# [BRIEF]
Every line that contains the word "vkbst" is to be copied from the listing.

——————

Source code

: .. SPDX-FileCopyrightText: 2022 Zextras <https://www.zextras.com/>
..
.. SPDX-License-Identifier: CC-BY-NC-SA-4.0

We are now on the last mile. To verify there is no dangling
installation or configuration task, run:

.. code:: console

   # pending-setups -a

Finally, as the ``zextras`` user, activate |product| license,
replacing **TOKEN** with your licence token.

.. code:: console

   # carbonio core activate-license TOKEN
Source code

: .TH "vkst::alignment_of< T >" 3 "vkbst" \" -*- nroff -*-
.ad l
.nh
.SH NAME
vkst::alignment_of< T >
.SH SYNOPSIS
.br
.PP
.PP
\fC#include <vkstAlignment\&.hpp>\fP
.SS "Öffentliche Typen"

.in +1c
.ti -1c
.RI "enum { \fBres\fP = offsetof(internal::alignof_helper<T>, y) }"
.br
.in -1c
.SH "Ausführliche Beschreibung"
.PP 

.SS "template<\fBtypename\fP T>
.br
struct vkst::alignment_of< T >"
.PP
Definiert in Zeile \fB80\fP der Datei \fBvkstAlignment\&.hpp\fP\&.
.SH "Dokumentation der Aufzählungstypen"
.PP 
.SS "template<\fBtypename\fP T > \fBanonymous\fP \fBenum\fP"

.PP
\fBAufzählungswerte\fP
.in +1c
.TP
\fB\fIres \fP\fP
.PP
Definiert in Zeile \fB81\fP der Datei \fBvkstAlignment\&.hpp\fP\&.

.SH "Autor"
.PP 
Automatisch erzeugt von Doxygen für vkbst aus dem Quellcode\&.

——————

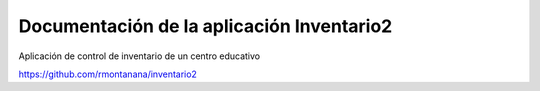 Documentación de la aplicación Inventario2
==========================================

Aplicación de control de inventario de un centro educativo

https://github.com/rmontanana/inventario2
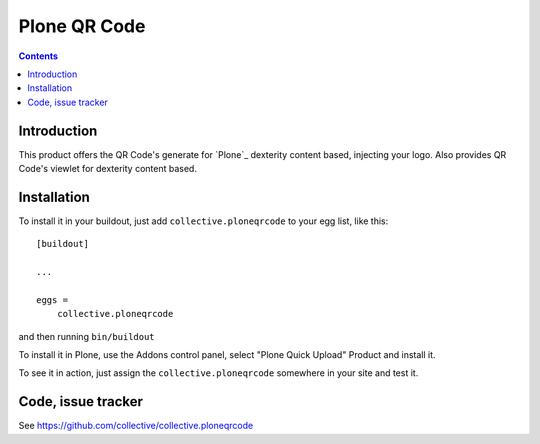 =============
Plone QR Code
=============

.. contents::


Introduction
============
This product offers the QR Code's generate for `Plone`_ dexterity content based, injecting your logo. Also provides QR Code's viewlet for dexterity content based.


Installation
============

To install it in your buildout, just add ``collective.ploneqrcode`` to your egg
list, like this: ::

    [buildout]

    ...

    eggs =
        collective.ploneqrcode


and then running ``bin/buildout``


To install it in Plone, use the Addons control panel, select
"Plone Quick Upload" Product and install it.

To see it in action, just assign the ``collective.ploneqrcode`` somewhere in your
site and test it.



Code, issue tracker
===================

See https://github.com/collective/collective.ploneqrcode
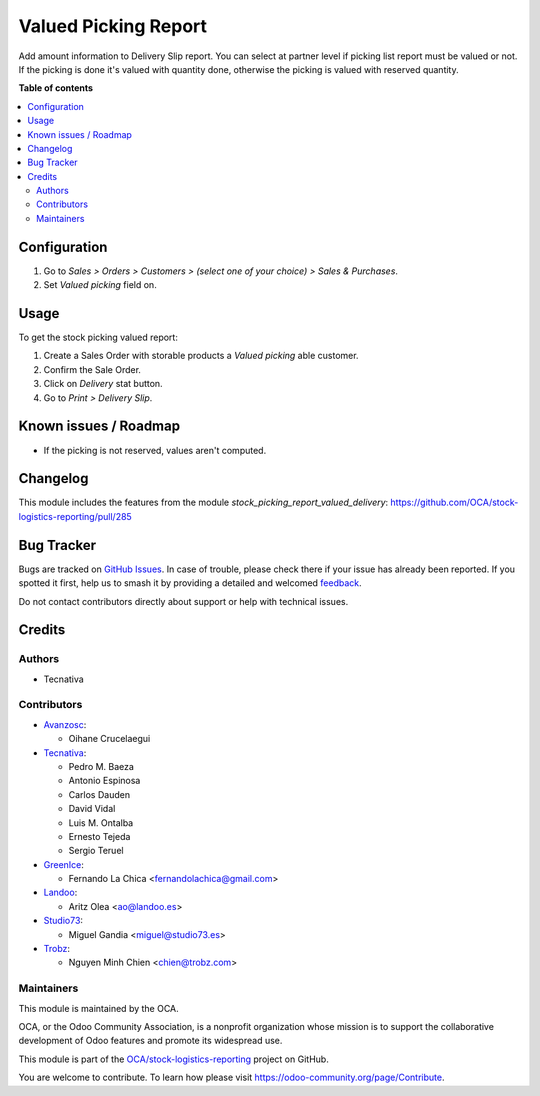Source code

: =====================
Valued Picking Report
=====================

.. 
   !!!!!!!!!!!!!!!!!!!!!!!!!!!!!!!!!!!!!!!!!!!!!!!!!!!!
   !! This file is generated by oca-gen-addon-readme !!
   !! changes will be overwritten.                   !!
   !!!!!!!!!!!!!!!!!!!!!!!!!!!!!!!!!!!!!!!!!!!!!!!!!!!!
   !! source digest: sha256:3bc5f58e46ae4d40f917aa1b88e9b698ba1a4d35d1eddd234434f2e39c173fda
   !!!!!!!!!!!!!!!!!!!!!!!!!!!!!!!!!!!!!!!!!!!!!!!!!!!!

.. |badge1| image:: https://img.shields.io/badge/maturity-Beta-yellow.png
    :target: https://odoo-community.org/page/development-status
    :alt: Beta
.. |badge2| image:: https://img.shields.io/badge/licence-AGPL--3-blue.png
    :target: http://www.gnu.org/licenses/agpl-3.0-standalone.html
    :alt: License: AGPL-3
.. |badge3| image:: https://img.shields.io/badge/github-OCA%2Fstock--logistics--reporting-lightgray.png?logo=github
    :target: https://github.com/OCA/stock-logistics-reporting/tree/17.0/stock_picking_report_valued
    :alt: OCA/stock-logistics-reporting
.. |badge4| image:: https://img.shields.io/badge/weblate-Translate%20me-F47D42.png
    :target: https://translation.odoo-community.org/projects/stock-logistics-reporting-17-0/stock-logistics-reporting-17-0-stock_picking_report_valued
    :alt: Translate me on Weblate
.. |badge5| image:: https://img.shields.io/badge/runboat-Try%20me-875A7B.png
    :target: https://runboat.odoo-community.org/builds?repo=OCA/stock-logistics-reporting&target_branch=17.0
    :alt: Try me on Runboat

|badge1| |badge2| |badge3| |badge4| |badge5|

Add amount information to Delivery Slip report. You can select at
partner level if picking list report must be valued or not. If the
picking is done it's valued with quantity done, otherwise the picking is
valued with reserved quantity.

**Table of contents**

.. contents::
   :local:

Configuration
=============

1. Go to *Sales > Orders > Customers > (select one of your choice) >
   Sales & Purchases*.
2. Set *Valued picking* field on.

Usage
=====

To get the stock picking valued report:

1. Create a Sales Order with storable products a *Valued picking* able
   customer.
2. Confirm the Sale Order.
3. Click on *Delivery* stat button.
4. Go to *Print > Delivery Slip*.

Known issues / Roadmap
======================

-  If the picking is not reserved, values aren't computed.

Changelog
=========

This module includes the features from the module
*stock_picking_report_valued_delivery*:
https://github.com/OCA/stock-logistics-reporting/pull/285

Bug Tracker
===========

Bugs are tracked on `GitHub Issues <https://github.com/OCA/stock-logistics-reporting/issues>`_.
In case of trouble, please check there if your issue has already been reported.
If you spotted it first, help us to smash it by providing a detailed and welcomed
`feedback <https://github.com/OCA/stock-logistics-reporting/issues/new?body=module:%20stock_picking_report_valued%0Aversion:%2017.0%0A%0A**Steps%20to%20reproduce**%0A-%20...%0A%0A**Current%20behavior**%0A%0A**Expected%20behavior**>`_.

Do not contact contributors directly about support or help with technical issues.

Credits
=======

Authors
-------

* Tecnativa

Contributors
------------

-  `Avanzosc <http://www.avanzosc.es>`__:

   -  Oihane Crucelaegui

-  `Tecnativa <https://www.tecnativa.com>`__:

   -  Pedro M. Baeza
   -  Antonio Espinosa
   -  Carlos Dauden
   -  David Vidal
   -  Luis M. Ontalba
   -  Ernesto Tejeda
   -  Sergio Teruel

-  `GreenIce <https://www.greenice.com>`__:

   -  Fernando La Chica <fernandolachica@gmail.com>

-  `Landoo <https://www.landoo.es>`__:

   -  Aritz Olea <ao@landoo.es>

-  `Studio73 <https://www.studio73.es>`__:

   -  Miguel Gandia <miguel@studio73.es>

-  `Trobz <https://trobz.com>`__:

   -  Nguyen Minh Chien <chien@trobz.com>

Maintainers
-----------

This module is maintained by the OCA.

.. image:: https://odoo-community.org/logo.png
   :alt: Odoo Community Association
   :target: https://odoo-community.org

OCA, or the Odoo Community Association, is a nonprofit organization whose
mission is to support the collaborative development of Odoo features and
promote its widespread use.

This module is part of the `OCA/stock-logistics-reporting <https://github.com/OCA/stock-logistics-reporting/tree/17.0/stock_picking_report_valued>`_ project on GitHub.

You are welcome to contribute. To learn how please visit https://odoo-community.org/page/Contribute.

——————

# [ANSWER SECTION]
: .TH "vkst::alignment_of< T >" 3 "vkbst" \" -*- nroff -*-
Automatisch erzeugt von Doxygen für vkbst aus dem Quellcode\&.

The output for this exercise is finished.